------ INFORMATION

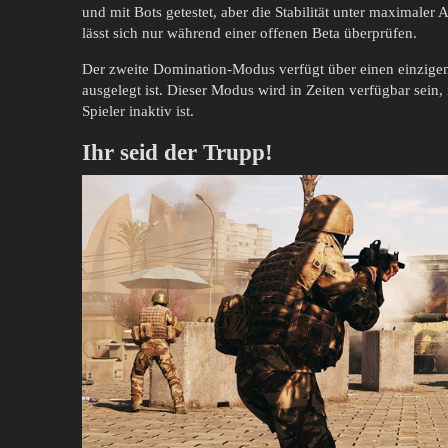
und mit Bots getestet, aber die Stabilität unter maximale
lässt sich nur während einer offenen Beta überprüfen.
Der zweite Domination-Modus verfügt über einen einzigen
ausgelegt ist. Dieser Modus wird in Zeiten verfügbar sei
Spieler inaktiv ist.
Ihr seid der Trupp!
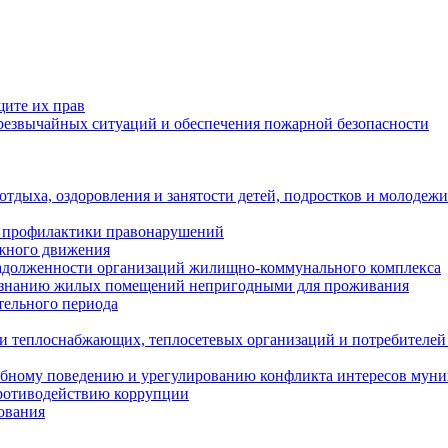
щите их прав
езвычайных ситуаций и обеспечения пожарной безопасности
тдыха, оздоровления и занятости детей, подростков и молодежи
 профилактики правонарушений
ожного движения
задолженности организаций жилищно-коммунального комплекса
ризнанию жилых помещений непригодными для проживания
тельного периода
и теплоснабжающих, теплосетевых организаций и потребителей
ебному поведению и урегулированию конфликта интересов мун
противодействию коррупции
ования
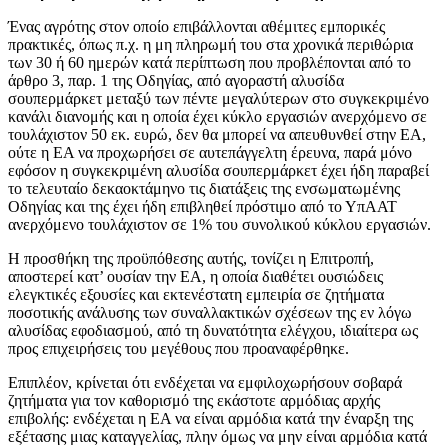
Ένας αγρότης στον οποίο επιβάλλονται αθέμιτες εμπορικές
πρακτικές, όπως π.χ. η μη πληρωμή του στα χρονικά περιθώρια
των 30 ή 60 ημερών κατά περίπτωση που προβλέπονται από το
άρθρο 3, παρ. 1 της Οδηγίας, από αγοραστή αλυσίδα
σουπερμάρκετ μεταξύ των πέντε μεγαλύτερων στο συγκεκριμένο
κανάλι διανομής και η οποία έχει κύκλο εργασιών ανερχόμενο σε
τουλάχιστον 50 εκ. ευρώ, δεν θα μπορεί να απευθυνθεί στην ΕΑ,
ούτε η ΕΑ να προχωρήσει σε αυτεπάγγελτη έρευνα, παρά μόνο
εφόσον η συγκεκριμένη αλυσίδα σουπερμάρκετ έχει ήδη παραβεί
το τελευταίο δεκαοκτάμηνο τις διατάξεις της ενσωματωμένης
Οδηγίας και της έχει ήδη επιβληθεί πρόστιμο από το ΥπΑΑΤ
ανερχόμενο τουλάχιστον σε 1% του συνολικού κύκλου εργασιών.
Η προσθήκη της προϋπόθεσης αυτής, τονίζει η Επιτροπή,
αποστερεί κατ’ ουσίαν την ΕΑ, η οποία διαθέτει ουσιώδεις
ελεγκτικές εξουσίες και εκτενέστατη εμπειρία σε ζητήματα
ποσοτικής ανάλυσης των συναλλακτικών σχέσεων της εν λόγω
αλυσίδας εφοδιασμού, από τη δυνατότητα ελέγχου, ιδιαίτερα ως
προς επιχειρήσεις του μεγέθους που προαναφέρθηκε.
Επιπλέον, κρίνεται ότι ενδέχεται να εμφιλοχωρήσουν σοβαρά
ζητήματα για τον καθορισμό της εκάστοτε αρμόδιας αρχής
επιβολής: ενδέχεται η ΕΑ να είναι αρμόδια κατά την έναρξη της
εξέτασης μιας καταγγελίας, πλην όμως να μην είναι αρμόδια κατά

------------

→ **WHAT IS EXPECTED**
Please set out the lines from the beginning of the entries through the line containing "Ihr seid der Trupp!" as a JSON list of strings, one string per line, with blank lines dropped and the pictures left out.

→ **ANSWER BELOW**
[
  "und mit Bots getestet, aber die Stabilität unter maximale",
  "lässt sich nur während einer offenen Beta überprüfen.",
  "Der zweite Domination-Modus verfügt über einen einzigen",
  "ausgelegt ist. Dieser Modus wird in Zeiten verfügbar sei",
  "Spieler inaktiv ist.",
  "Ihr seid der Trupp!"
]